START SOURCE TEXT
## Data Analysis, Exploration, and Feature Engineering
Now that the data is ingested into Athena we can begin to explore the data and perform some feature engineering. Since the data is provided as a Pandas DataFrame we can use familiar Pandas function and data science libraries to explore and prepare the data.

<div style="border: 1px solid black; padding: 10px; background-color: #ffffcc; color: black;">
<strong>Note:</strong> Make sure to fully run the first notebook to ingest the data into Athena before running this notebook.
</div>

In [None]:
%pip install -Uqq category-encoders
%pip install -Uqq seaborn

In [None]:
import pandas as pd
import sagemaker
import awswrangler as wr
import seaborn as sns
import numpy as np
import json
from pathlib import Path
import matplotlib.pyplot as plt

wr.engine.set("python")
wr.memory_format.set("pandas")

In [2]:
# load values from the first notebook

if not Path("lab_values.json").exists():
    raise FileNotFoundError("Please run the first notebook first.")
else:
    lab_values = json.loads(Path("lab_values.json").read_text())
    database_name = lab_values["database_name"]
    table_name = lab_values["wrangler_parquet_table_name"]

In [3]:
# read the entire table into a pandas dataframe
# you can also pass in the chunksize parameter to read the table in chunks
df = wr.athena.read_sql_table(table_name, database=database_name)

In [None]:
# compute the summary statistics
df.describe(percentiles=[0.25, 0.5, 0.75])

Since the data is provided as a Pandas DataFrame we can use common visualization libraries such as Matplotlib and Seaborn to explore the data.

In [5]:
def plot_distribution(df, column_name):
    """
    Plots the distribution of numeric values in a specified column of a DataFrame.
    """
    sns.displot(df[column_name], kde=True, bins=30)
    plt.xlabel(column_name)
    plt.ylabel('Density')
    plt.title(f'Distribution of {column_name}')
    plt.show()

In [None]:
plot_distribution(df, "ti_ln_remaining_term")

In [None]:
plot_distribution(df, "ti_cu_cust_type")

In [None]:
plt.figure(figsize=(12, 6))
sns.violinplot(x="ti_ln_purpose", y="ti_ln_original_loan_amount", data=df)
plt.show()

Data science libraries such as category_encoders and scikit-learn can be used to perform feature engineering and data preprocessing.
END SOURCE TEXT
START SOURCE MATERIAL
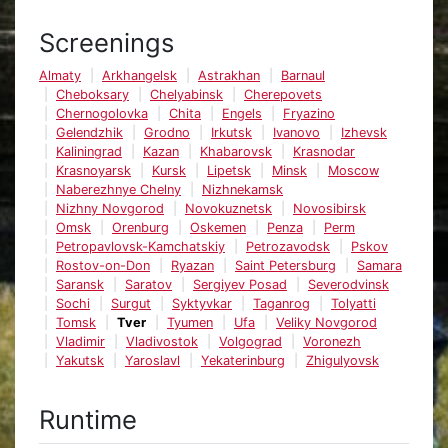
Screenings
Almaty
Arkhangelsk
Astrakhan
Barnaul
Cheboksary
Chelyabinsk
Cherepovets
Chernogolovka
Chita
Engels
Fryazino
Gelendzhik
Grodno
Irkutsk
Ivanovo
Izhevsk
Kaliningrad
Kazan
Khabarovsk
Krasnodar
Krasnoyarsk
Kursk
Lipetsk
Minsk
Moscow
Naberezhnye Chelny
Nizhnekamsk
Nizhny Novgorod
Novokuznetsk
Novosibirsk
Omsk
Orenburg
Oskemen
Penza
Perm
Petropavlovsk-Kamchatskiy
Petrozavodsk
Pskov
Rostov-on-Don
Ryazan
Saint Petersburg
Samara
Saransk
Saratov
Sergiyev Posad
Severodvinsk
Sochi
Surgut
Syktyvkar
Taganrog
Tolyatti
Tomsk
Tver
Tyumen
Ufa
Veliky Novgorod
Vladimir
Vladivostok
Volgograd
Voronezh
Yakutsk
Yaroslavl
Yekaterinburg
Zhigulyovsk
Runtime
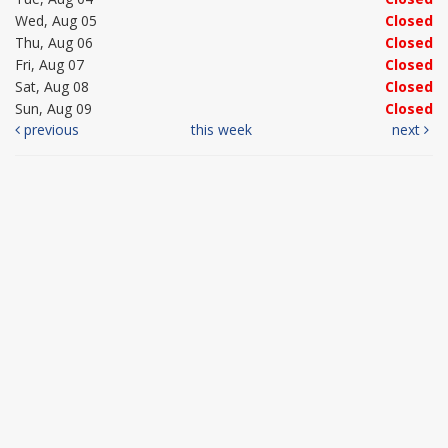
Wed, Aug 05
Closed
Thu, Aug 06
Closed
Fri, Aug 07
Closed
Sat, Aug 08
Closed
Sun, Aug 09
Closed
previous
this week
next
END SOURCE MATERIAL
START SOURCE MATERIAL
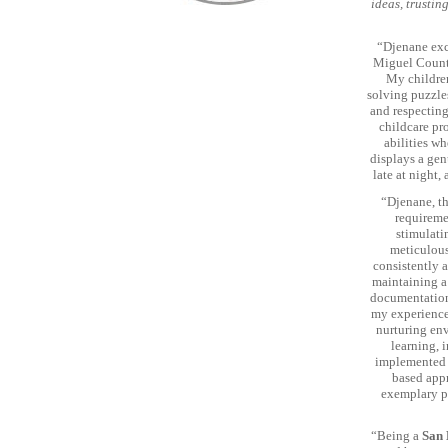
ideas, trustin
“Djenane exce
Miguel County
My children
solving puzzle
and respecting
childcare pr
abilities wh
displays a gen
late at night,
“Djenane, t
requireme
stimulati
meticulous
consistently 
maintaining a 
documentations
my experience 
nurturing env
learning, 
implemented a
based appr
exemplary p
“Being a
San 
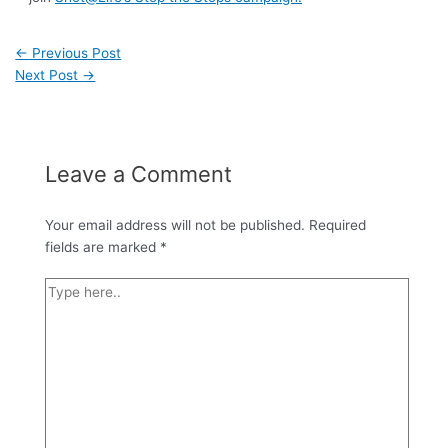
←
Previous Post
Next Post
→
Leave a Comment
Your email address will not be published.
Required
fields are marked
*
END SOURCE MATERIAL
◆ INSTRUCTIONS:
1. Which DataFrame column names are passed to plotting calls in the data exploration notebook? List every one.
2. Write the next part of the data exploration and feature engineering notebook, picking up after its final sentence.
The items have no connection to the data exploration notebook.

◆ ANSWERS TO THE PROBLEMS:
1. ti_ln_remaining_term, ti_cu_cust_type, ti_ln_purpose, ti_ln_original_loan_amount

2.
In [9]:
from sklearn.preprocessing import StandardScaler, FunctionTransformer
from category_encoders.james_stein import JamesSteinEncoder
from sklearn.compose import ColumnTransformer
from sklearn.pipeline import FeatureUnion


# treat all numeric columns that have more than 50 unique values as continuous
numeric_features = df[df.nunique()[df.nunique() > 25].index].select_dtypes("number").columns

category_features = [col for col in df.columns if col not in numeric_features and "date" not in col]

date_features = [col for col in df.columns if "date" in col and col not in ["ti_ln_date_open_year", "ti_ln_date_open_month"]]

numeric_preprocessor = ColumnTransformer(transformers = [("scaler", StandardScaler(), numeric_features)], remainder="drop")
category_preprocessor = ColumnTransformer(transformers = [("encoder", JamesSteinEncoder(), category_features)], remainder="drop")


def extract_date_features(df):
    df = df.copy()
    for col in df.columns:
        if pd.api.types.is_datetime64_any_dtype(df[col]):
            df[col + '_year'] = df[col].dt.year
            df[col + '_month'] = df[col].dt.month
            df[col + '_day'] = df[col].dt.day
    return df.drop(columns=[col for col in df.columns if pd.api.types.is_datetime64_any_dtype(df[col])])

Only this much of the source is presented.